A state court has ruled Georgia must use a 25-foot buffer to protect all state waters, invalidating an earlier effort that would have eased development along the coast.
The Georgia Court of Appeals’ ruling this week came in response to a 2012 lawsuit filed by the Southern Environmental Law Center on behalf of American Rivers and the Georgia River Network. The groups sued after the state did not require Grady County to get a variance to build a 960-acre fishing lake on Tired Creek near Cairo.
It has broader implications, however, that affect a decision made earlier this year by Jud Turner, the director of Georgia’s Environmental Protection Division, to remove a longstanding directive requiring buffers for marshlands along most of the Georgia coast.

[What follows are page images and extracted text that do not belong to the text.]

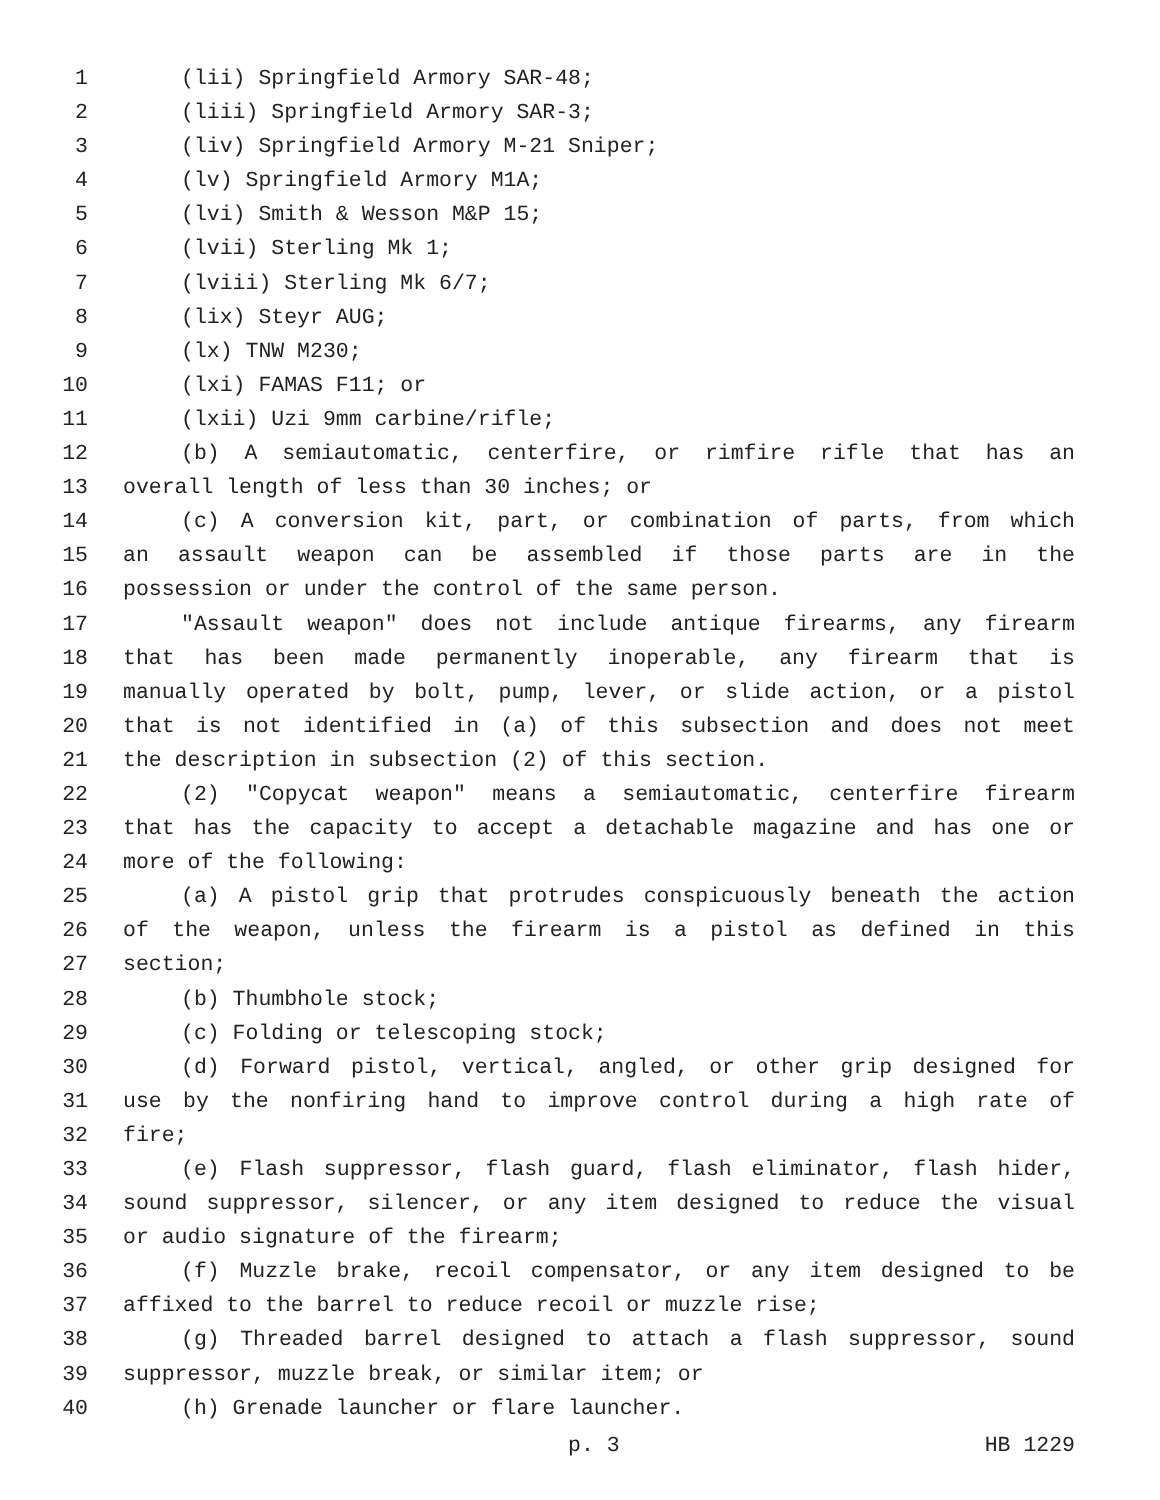1 (lii) Springfield Armory SAR-48;
2 (liii) Springfield Armory SAR-3;
3 (liv) Springfield Armory M-21 Sniper;
4 (lv) Springfield Armory M1A;
5 (lvi) Smith & Wesson M&P 15;
6 (lvii) Sterling Mk 1;
7 (lviii) Sterling Mk 6/7;
8 (lix) Steyr AUG;
9 (lx) TNW M230;
10 (lxi) FAMAS F11; or
11 (lxii) Uzi 9mm carbine/rifle;
12 (b) A semiautomatic, centerfire, or rimfire rifle that has an
13 overall length of less than 30 inches; or
14 (c) A conversion kit, part, or combination of parts, from which
15 an assault weapon can be assembled if those parts are in the
16 possession or under the control of the same person.
17 "Assault weapon" does not include antique firearms, any firearm
18 that has been made permanently inoperable, any firearm that is
19 manually operated by bolt, pump, lever, or slide action, or a pistol
20 that is not identified in (a) of this subsection and does not meet
21 the description in subsection (2) of this section.
22 (2) "Copycat weapon" means a semiautomatic, centerfire firearm
23 that has the capacity to accept a detachable magazine and has one or
24 more of the following:
25 (a) A pistol grip that protrudes conspicuously beneath the action
26 of the weapon, unless the firearm is a pistol as defined in this
27 section;
28 (b) Thumbhole stock;
29 (c) Folding or telescoping stock;
30 (d) Forward pistol, vertical, angled, or other grip designed for
31 use by the nonfiring hand to improve control during a high rate of
32 fire;
33 (e) Flash suppressor, flash guard, flash eliminator, flash hider,
34 sound suppressor, silencer, or any item designed to reduce the visual
35 or audio signature of the firearm;
36 (f) Muzzle brake, recoil compensator, or any item designed to be
37 affixed to the barrel to reduce recoil or muzzle rise;
38 (g) Threaded barrel designed to attach a flash suppressor, sound
39 suppressor, muzzle break, or similar item; or
40 (h) Grenade launcher or flare launcher.
p. 3 HB 1229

“The Court holds that the General Assembly always intended that the buffer provision would extend to and protect all state waters,” Bill Sapp, an attorney with the SELC, said. “EPD will no longer be able to take a piecemeal approach to buffer protections — requiring a buffer on some waters and denying it on others.”
A judge in the lawsuit ruled in favor of the conservation groups in 2013, but the ruling was later overturned in the EPD’s favor, setting up Wednesday’s appeal ruling.
In April, Turner said the state would no longer apply the 25-foot buffer to new coastal development, upsetting conservationists who said the change would open the door to widespread development along Georgia’s coast. The problem stemmed from what Turner viewed as a conflict between the interpretations of two state laws: the Coastal Marshlands Protection Act and the Sedimentation Act.
Turner indicated last month that he would ask lawmakers to clarify their intentions about how the buffer should be applied during the next legislative session, starting in January.